- Venus...
- Tak? - Odpowiedziała natychmiastowo.
- Gdzie ostatnio widziałaś ten dziennik? - Spytałem.
- Tego nie wiem, ale wydaje mi się, że zostawiłam go gdzieś w dziale alchemicznym. Często tam przebywam, no może nie często, ale jeżeli jestem w tej bibliotece to akurat tam.

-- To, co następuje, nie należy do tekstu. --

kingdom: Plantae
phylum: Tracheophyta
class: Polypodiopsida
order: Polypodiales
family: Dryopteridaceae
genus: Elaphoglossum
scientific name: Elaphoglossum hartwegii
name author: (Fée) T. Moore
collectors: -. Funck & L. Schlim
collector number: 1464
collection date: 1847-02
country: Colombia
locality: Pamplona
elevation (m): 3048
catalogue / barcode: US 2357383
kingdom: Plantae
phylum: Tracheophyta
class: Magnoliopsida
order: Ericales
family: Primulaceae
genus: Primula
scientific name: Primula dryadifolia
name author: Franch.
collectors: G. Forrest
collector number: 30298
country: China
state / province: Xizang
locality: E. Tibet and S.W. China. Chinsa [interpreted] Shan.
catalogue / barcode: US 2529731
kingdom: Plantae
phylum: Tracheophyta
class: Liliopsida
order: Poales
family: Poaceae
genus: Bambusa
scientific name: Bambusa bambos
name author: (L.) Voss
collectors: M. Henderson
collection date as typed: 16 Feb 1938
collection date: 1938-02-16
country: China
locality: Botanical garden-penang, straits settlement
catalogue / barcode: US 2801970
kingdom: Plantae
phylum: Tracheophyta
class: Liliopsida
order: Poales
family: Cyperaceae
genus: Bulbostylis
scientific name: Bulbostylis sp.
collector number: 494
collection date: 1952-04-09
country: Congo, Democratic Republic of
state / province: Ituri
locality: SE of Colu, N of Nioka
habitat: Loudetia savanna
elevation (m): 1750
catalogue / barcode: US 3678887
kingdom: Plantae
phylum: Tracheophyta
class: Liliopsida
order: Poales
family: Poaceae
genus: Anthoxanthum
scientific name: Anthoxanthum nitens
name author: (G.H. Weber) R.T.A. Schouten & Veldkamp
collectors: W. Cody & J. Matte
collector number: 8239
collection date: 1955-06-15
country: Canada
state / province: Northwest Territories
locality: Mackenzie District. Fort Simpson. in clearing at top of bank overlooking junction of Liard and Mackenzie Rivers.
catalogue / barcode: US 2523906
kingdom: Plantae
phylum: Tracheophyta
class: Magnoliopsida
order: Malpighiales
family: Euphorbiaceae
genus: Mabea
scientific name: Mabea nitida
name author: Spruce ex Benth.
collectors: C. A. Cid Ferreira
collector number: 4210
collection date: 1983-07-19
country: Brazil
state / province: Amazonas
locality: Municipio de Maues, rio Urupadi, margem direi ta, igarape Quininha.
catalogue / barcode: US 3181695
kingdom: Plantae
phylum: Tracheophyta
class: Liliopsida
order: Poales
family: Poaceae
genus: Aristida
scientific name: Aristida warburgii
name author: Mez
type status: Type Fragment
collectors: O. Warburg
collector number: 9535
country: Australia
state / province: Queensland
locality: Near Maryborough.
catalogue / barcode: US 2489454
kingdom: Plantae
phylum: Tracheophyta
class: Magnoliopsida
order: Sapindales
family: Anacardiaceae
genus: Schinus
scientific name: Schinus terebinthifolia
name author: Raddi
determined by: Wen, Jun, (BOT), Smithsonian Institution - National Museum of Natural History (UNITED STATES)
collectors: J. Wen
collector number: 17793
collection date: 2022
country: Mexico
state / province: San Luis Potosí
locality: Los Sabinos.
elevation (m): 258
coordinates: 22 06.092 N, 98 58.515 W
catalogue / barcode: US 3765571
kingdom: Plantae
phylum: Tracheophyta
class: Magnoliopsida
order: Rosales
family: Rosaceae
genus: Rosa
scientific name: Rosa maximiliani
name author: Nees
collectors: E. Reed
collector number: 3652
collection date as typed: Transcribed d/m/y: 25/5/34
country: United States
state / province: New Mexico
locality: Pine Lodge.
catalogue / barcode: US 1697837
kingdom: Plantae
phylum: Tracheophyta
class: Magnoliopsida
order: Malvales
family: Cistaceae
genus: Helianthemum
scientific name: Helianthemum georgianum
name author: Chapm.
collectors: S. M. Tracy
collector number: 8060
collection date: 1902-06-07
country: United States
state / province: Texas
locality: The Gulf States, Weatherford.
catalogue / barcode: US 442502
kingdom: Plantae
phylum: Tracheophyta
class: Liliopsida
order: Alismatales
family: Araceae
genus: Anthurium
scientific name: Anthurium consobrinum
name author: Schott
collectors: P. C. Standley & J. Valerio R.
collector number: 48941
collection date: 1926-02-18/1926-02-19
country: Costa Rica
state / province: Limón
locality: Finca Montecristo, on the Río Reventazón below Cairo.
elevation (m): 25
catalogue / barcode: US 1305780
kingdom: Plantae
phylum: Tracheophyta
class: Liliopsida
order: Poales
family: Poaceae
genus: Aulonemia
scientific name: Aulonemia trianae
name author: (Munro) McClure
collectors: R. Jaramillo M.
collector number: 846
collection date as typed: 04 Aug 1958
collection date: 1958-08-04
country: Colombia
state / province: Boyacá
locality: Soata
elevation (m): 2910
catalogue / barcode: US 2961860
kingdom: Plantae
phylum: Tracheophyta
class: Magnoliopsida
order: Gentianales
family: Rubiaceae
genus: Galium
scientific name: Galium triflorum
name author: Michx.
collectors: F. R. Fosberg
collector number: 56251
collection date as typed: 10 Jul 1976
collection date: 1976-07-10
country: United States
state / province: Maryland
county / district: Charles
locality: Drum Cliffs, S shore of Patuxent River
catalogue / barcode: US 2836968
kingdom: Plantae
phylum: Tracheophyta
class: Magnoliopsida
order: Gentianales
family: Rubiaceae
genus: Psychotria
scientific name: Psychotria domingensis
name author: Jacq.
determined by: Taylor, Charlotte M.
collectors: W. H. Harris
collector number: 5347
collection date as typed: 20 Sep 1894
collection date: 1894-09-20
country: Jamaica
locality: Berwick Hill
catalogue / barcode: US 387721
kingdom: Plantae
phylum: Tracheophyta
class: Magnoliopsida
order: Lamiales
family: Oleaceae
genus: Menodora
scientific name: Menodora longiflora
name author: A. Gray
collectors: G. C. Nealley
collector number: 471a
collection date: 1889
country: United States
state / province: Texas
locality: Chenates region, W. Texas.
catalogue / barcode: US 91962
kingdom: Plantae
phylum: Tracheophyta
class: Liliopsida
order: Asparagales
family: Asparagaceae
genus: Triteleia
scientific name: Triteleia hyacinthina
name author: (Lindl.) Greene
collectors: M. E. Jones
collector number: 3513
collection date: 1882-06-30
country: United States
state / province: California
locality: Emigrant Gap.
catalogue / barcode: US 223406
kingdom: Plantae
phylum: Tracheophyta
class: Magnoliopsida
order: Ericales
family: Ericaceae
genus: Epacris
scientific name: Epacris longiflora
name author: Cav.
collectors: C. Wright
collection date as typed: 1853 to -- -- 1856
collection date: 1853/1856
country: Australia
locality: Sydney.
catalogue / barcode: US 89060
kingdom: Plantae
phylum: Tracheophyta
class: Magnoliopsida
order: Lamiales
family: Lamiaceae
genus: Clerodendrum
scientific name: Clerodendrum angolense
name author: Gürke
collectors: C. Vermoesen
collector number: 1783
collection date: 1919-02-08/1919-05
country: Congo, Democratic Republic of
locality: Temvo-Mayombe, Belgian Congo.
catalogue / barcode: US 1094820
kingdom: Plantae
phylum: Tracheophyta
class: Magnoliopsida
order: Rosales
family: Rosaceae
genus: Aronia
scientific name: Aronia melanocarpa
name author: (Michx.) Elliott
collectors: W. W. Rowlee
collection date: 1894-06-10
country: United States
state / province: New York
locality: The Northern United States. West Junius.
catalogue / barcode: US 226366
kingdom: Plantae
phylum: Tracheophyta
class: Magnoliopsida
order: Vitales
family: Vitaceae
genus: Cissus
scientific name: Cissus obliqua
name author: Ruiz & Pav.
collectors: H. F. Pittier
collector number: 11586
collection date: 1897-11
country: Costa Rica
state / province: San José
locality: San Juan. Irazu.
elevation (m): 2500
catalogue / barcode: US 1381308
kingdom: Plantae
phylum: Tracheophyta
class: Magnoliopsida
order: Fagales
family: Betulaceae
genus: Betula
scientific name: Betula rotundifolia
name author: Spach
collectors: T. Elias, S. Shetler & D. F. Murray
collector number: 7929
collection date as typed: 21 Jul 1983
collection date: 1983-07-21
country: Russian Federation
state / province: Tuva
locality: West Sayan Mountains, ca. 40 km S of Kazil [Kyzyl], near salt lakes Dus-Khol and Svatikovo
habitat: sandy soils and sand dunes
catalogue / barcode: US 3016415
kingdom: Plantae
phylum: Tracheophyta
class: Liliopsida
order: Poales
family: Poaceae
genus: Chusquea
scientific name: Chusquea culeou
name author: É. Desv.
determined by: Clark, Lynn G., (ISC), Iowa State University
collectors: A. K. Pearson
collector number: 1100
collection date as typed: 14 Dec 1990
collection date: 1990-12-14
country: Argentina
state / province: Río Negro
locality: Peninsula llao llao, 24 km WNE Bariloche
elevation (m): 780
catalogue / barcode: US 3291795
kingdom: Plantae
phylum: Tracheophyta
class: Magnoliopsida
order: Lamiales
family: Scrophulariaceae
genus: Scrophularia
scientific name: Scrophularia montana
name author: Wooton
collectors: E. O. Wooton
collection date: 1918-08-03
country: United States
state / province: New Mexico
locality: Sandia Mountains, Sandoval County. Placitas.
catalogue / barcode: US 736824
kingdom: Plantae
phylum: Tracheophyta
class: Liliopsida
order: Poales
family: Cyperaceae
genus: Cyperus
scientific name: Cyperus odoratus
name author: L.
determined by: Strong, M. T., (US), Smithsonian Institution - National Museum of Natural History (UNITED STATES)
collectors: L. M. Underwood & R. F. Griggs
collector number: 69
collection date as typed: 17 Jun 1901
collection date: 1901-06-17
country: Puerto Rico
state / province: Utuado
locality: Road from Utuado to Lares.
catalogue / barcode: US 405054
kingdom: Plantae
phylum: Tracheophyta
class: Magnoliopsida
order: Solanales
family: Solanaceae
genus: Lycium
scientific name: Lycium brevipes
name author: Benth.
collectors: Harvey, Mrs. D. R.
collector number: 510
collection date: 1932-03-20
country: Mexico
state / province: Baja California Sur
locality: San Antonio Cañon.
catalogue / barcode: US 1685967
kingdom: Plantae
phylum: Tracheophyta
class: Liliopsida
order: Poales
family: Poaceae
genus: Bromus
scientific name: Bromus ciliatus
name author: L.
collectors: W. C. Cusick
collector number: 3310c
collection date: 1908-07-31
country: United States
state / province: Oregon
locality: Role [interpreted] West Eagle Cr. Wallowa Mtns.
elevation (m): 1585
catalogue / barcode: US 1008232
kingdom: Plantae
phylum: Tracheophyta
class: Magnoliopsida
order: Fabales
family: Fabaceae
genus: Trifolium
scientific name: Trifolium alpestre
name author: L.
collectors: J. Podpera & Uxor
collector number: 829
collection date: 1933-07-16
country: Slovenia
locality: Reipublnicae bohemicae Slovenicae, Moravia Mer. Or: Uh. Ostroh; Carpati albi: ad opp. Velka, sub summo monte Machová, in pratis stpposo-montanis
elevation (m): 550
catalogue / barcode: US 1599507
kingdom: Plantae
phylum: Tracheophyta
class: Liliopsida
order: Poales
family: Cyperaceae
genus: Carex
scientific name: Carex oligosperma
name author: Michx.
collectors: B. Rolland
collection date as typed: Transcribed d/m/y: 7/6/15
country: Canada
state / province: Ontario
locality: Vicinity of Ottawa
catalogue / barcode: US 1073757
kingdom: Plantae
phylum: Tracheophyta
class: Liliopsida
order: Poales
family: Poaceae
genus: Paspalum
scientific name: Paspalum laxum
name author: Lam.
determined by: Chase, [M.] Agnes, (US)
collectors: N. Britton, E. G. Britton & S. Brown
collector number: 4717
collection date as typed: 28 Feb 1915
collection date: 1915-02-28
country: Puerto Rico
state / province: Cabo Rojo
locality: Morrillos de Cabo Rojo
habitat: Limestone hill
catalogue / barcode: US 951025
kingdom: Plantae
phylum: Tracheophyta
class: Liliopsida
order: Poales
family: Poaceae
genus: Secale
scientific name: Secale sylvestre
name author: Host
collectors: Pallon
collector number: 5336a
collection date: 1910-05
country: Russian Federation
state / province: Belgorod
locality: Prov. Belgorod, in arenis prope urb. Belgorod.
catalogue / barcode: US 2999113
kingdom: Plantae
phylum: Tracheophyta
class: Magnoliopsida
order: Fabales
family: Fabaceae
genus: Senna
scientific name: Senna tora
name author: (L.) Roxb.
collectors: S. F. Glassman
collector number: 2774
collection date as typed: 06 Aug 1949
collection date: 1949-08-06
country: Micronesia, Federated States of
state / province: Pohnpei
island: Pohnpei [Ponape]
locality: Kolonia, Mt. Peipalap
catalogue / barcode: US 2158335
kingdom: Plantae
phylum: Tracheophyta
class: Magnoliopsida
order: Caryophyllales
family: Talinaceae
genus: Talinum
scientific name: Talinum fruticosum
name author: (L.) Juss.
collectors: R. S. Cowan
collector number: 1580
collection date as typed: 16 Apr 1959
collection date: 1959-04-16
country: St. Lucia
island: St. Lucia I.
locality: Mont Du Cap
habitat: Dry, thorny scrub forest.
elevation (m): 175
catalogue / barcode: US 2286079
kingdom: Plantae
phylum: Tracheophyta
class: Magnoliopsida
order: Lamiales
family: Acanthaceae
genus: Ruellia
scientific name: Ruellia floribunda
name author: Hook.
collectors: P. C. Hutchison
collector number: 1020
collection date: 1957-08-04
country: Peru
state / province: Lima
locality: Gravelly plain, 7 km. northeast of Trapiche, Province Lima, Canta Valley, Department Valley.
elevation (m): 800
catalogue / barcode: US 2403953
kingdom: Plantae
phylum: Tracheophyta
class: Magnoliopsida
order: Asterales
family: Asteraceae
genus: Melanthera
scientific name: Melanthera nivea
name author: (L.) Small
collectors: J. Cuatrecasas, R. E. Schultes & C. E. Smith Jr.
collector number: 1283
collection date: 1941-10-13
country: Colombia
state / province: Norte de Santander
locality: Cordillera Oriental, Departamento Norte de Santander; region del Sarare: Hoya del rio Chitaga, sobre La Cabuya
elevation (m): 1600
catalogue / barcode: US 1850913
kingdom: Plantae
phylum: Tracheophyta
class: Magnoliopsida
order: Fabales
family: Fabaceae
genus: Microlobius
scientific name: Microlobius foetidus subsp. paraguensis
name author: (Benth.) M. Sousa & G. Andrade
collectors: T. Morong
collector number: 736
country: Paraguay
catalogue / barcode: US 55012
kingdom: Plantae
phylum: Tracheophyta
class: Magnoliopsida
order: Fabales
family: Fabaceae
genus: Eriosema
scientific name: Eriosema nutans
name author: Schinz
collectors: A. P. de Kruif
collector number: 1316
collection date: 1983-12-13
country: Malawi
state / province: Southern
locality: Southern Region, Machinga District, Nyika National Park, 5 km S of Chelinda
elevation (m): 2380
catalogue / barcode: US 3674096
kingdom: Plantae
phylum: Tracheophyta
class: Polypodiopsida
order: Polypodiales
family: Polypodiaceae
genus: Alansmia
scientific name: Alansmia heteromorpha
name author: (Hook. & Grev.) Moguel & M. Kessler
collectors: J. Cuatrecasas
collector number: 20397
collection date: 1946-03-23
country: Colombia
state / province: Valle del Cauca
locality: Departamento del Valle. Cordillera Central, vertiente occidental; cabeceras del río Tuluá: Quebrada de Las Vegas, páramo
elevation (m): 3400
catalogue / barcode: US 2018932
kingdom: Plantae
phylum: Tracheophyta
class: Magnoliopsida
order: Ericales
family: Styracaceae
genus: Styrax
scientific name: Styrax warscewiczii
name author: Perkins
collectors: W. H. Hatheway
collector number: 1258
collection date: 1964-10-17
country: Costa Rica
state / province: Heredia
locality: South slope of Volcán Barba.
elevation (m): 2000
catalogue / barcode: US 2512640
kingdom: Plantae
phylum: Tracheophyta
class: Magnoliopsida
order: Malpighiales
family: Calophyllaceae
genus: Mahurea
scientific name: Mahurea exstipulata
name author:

- Rozumiem. Ale... - Popatrzyła na mnie pytająco. - Ten dział jest zupełnie po drugiej stronie biblioteki... - Zaśmiałem się pod nosem. Wadera spojrzała na mnie nerwowo, ale potem również się uśmiechnęła. Jej wyraz twarzy graniczył między śmiechem, ale nim nie był.
- Faktycznie. - Odwróciła się o 90' i zaczęła zmierzać schodami w górę. Ja oczywiście za nią.
Na miejscu wymieniliśmy ze sobą parę zmian na temat wyglądu dziennika.
- Czarny, nie duży z białym napisem. - Powtórzyłem słowa po waderze. - Zrozumiano. - Uśmiechnąłem się i zacząłem przeglądać regały. Widać było, że stoły są puste więc nie ma sensu tracić na to czasu.
- Venus... Pamiętasz tamten moment gdy byłaś u mnie? - Przerwałem na chwilę szukanie, jednak ona nie.
- Tak. - Odpowiedziała nie zatrzymując się ani na chwilę.
- Miałaś wtedy dziwne uczucie, że coś jest nie tak prawda? - Spytałem lekko nerwowy.
- Owszem. - Mówiła spokojnie.
- Twój instynkt się nie pomylił, coś się stało. - Venus stanęła na chwilę bez ruchu po czym się odwróciła i popatrzyła na mnie.
- Cofnąłeś czas? - Skinąłem głową. - Dlaczego? - Zadała kolejne pytanie.
- Skomplikowane... Zanim to zrobiłem to zauważyłaś na moim regale książkę tyczącą się twojej osoby. Rozmawiałem z tobą nie dawno i dlatego ona się tam znalazła. Nic poza tym.
- Rozumiem. - Powiedziała po chwili namysłu. - Nic się nie stało. - Uśmiechnęła się i kontynuowała poszukiwania.
- Mógłbym dowiedzieć się dlaczego wtedy opuściłaś moją jaskinię, bez żadnego powiadomienia? - Spytałem smutnym głosem.